> _DATA EXCERPTS_
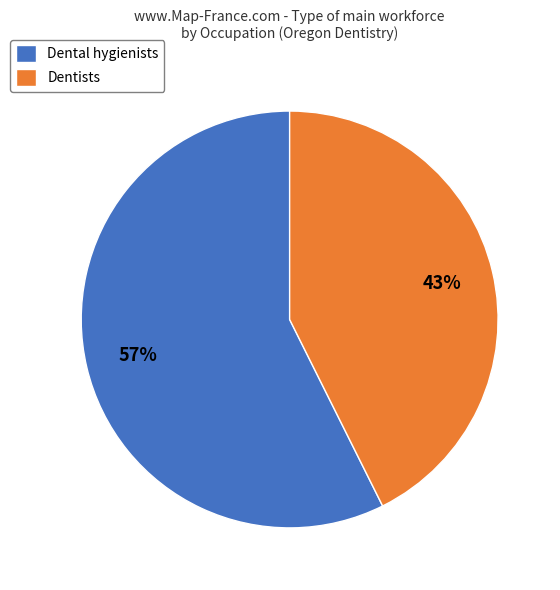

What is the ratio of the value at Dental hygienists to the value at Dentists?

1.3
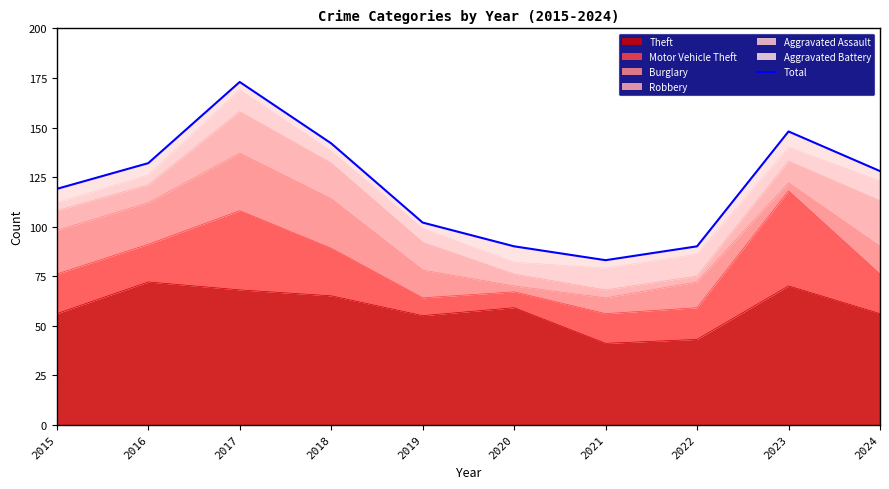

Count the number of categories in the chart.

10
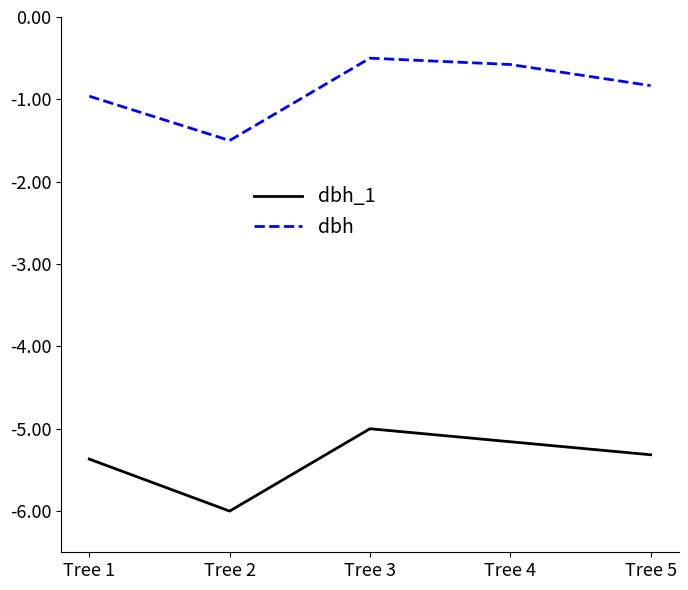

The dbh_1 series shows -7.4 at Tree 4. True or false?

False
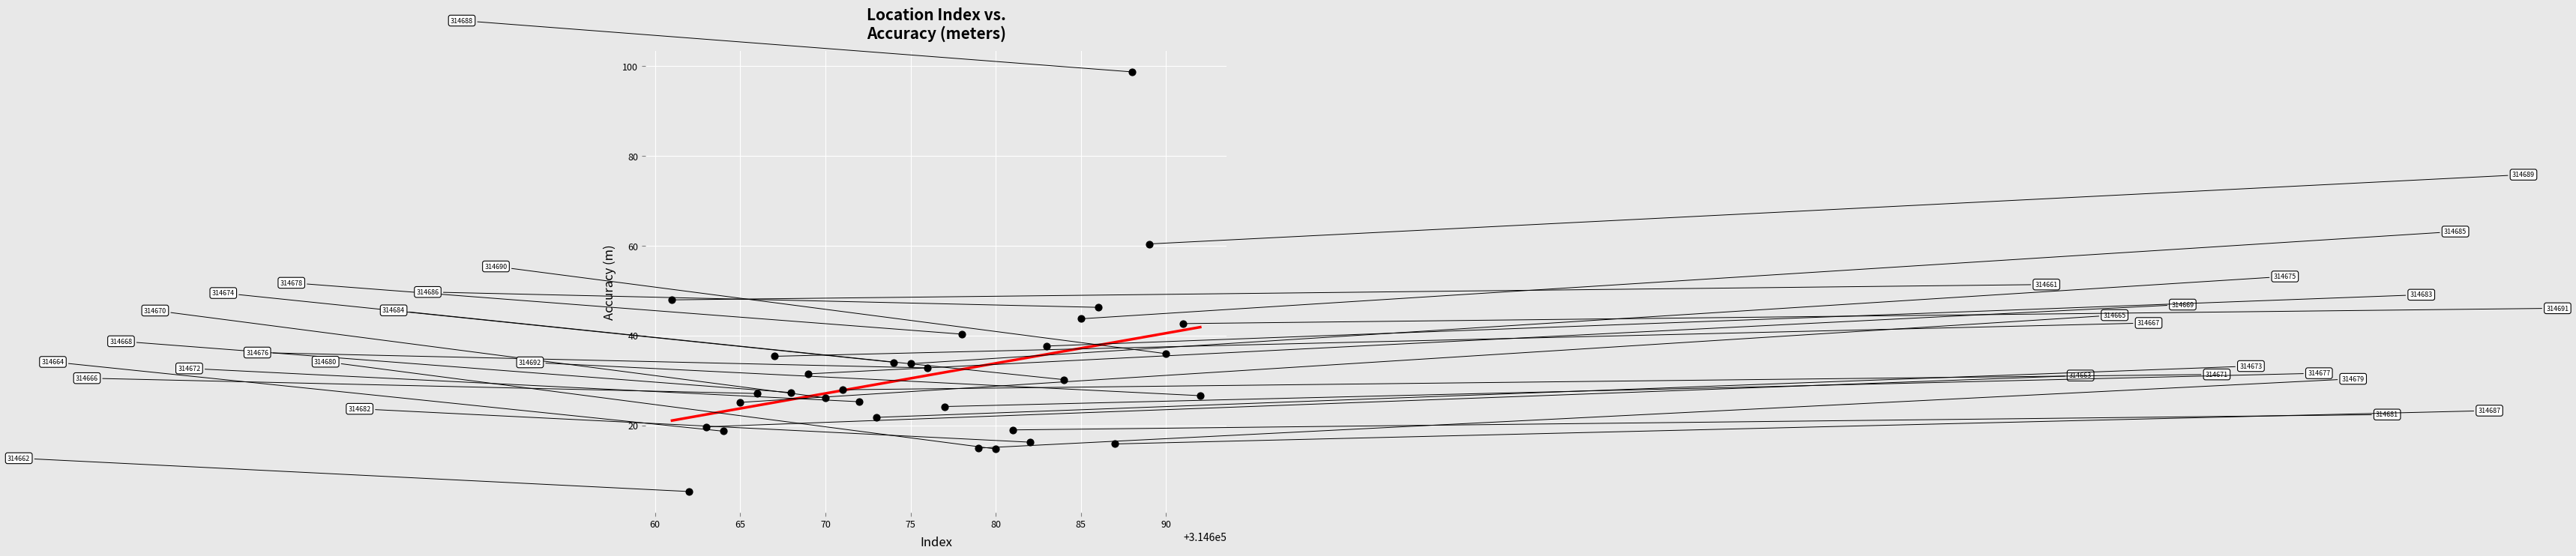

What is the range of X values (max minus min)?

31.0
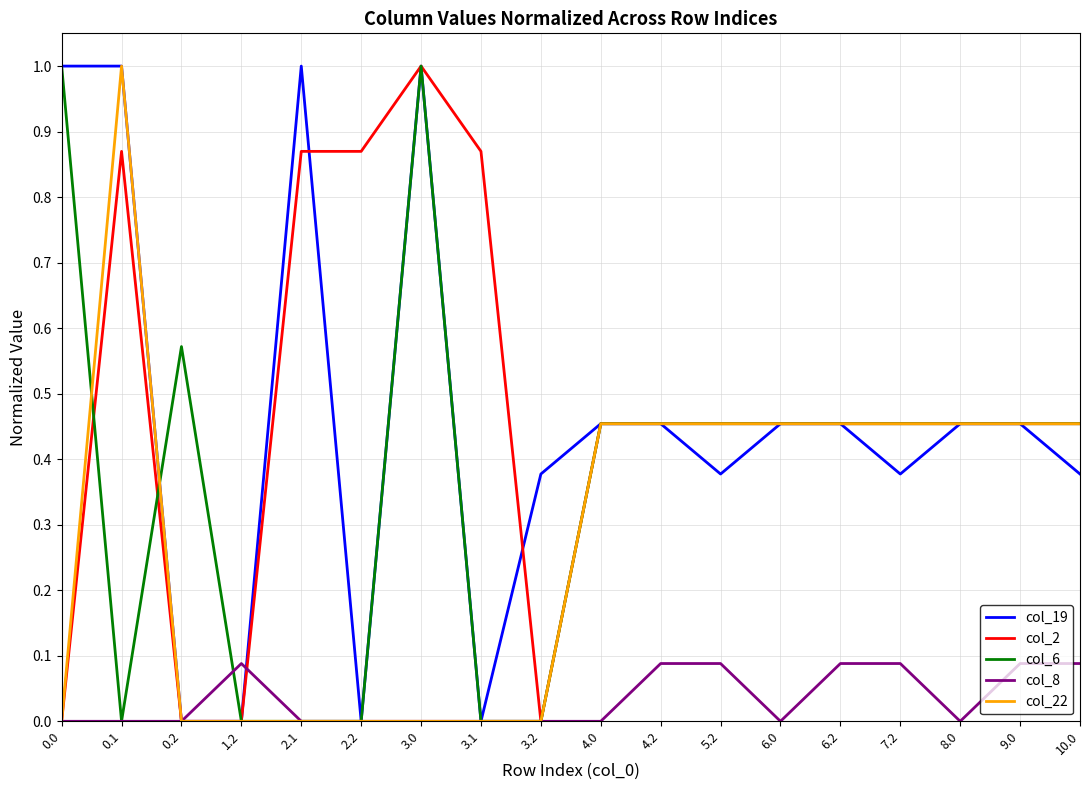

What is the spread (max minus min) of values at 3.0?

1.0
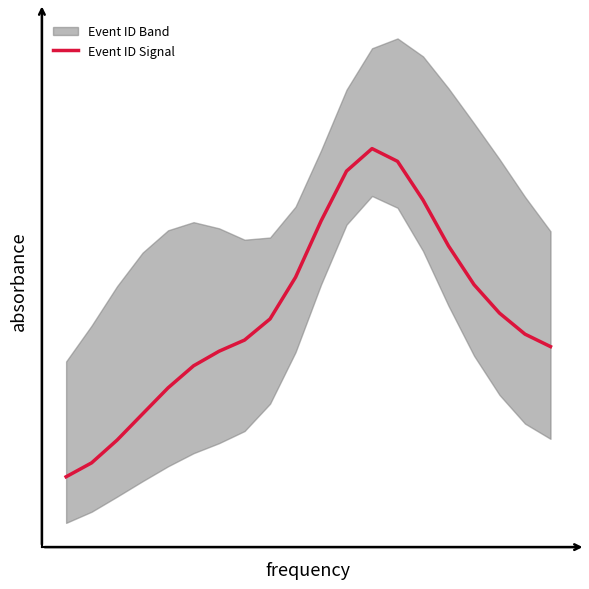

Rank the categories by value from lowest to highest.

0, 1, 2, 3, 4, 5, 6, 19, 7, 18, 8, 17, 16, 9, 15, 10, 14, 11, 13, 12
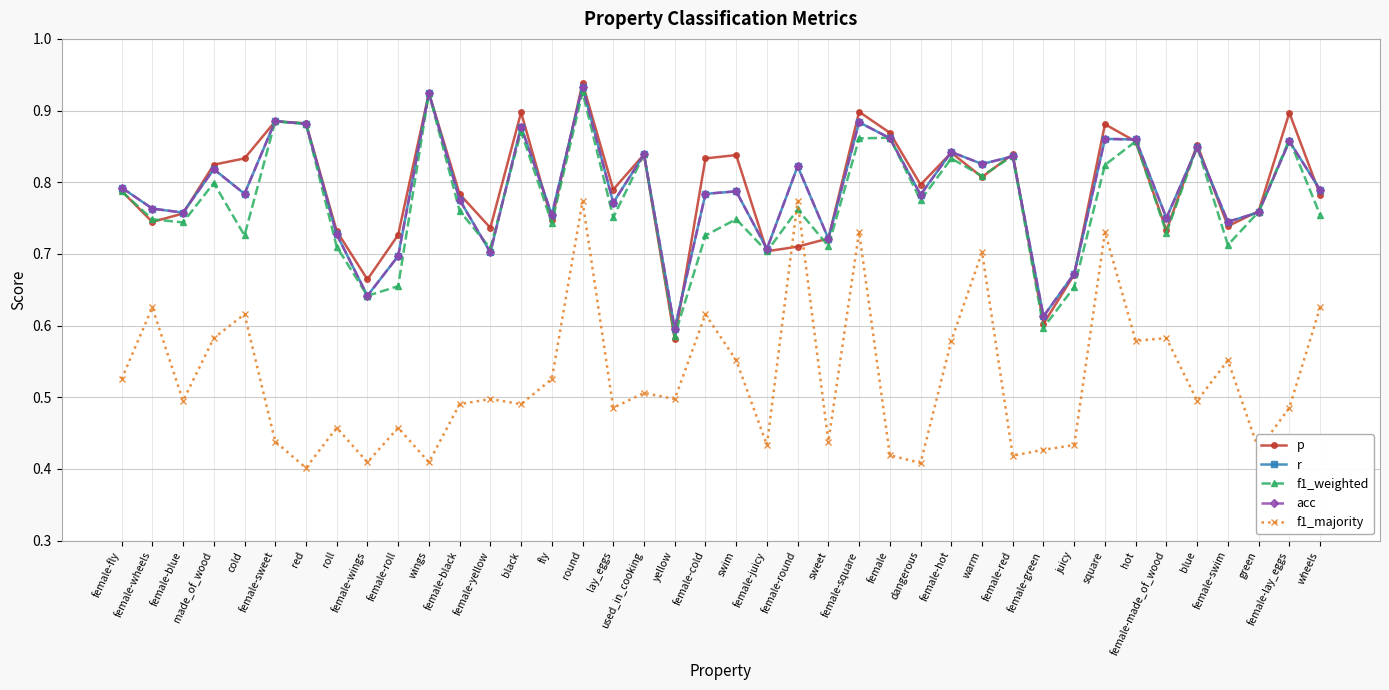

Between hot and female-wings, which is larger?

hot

> _EXERCISE PROMPT_
Put every line of the records above into a JSON list of strings, one string per line, with blank lines left out. Don't include the picture lines.

> _TASK ANSWER_
[
  "What is the ratio of the value at Dental hygienists to the value at Dentists?",
  "1.3",
  "Count the number of categories in the chart.",
  "10",
  "The dbh_1 series shows -7.4 at Tree 4. True or false?",
  "False",
  "What is the range of X values (max minus min)?",
  "31.0",
  "What is the spread (max minus min) of values at 3.0?",
  "1.0",
  "Rank the categories by value from lowest to highest.",
  "0, 1, 2, 3, 4, 5, 6, 19, 7, 18, 8, 17, 16, 9, 15, 10, 14, 11, 13, 12",
  "Between hot and female-wings, which is larger?",
  "hot"
]